Stored items
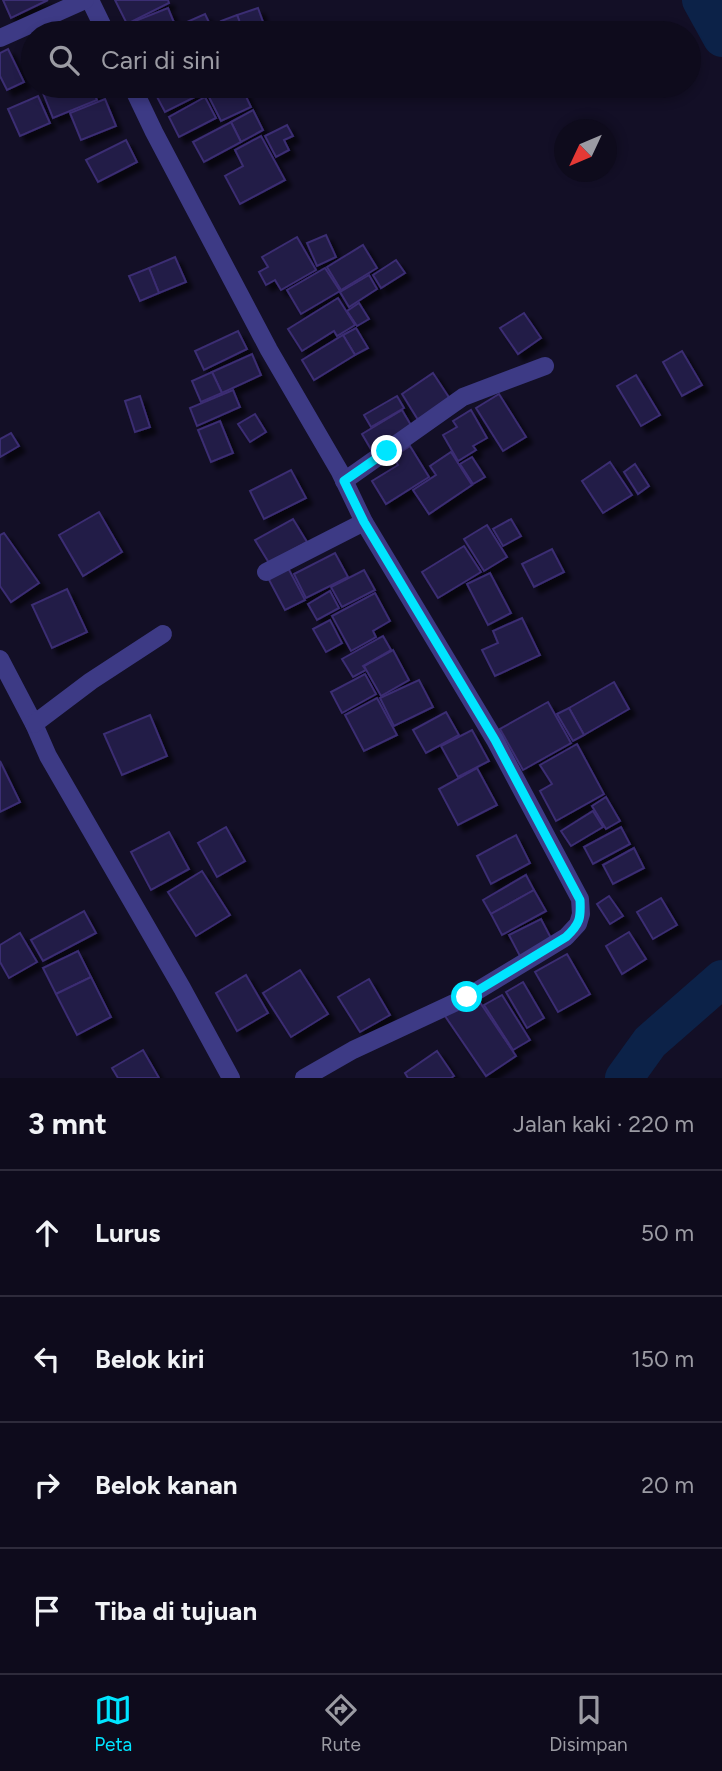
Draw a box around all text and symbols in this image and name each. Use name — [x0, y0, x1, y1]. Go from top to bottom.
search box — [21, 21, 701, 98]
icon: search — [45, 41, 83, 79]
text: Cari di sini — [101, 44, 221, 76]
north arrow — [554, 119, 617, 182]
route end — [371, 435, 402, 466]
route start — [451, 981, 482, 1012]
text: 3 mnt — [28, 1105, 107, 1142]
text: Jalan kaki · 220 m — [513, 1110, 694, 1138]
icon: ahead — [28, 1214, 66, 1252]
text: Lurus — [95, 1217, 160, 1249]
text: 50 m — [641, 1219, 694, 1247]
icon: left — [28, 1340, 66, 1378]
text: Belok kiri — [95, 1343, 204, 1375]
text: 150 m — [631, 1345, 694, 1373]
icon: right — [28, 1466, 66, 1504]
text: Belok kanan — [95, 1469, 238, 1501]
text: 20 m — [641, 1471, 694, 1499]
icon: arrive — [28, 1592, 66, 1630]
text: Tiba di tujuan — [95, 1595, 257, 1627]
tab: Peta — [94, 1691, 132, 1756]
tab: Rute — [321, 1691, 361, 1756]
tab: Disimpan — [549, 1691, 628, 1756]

_Exercise goal_
Exact repetition of the data is needed, with no images retained.

_Task answer_
Draw a box around all text and symbols in this image and name each. Use name — [x0, y0, x1, y1]. Go from top to bottom.
search box — [21, 21, 701, 98]
icon: search — [45, 41, 83, 79]
text: Cari di sini — [101, 44, 221, 76]
north arrow — [554, 119, 617, 182]
route end — [371, 435, 402, 466]
route start — [451, 981, 482, 1012]
text: 3 mnt — [28, 1105, 107, 1142]
text: Jalan kaki · 220 m — [513, 1110, 694, 1138]
icon: ahead — [28, 1214, 66, 1252]
text: Lurus — [95, 1217, 160, 1249]
text: 50 m — [641, 1219, 694, 1247]
icon: left — [28, 1340, 66, 1378]
text: Belok kiri — [95, 1343, 204, 1375]
text: 150 m — [631, 1345, 694, 1373]
icon: right — [28, 1466, 66, 1504]
text: Belok kanan — [95, 1469, 238, 1501]
text: 20 m — [641, 1471, 694, 1499]
icon: arrive — [28, 1592, 66, 1630]
text: Tiba di tujuan — [95, 1595, 257, 1627]
tab: Peta — [94, 1691, 132, 1756]
tab: Rute — [321, 1691, 361, 1756]
tab: Disimpan — [549, 1691, 628, 1756]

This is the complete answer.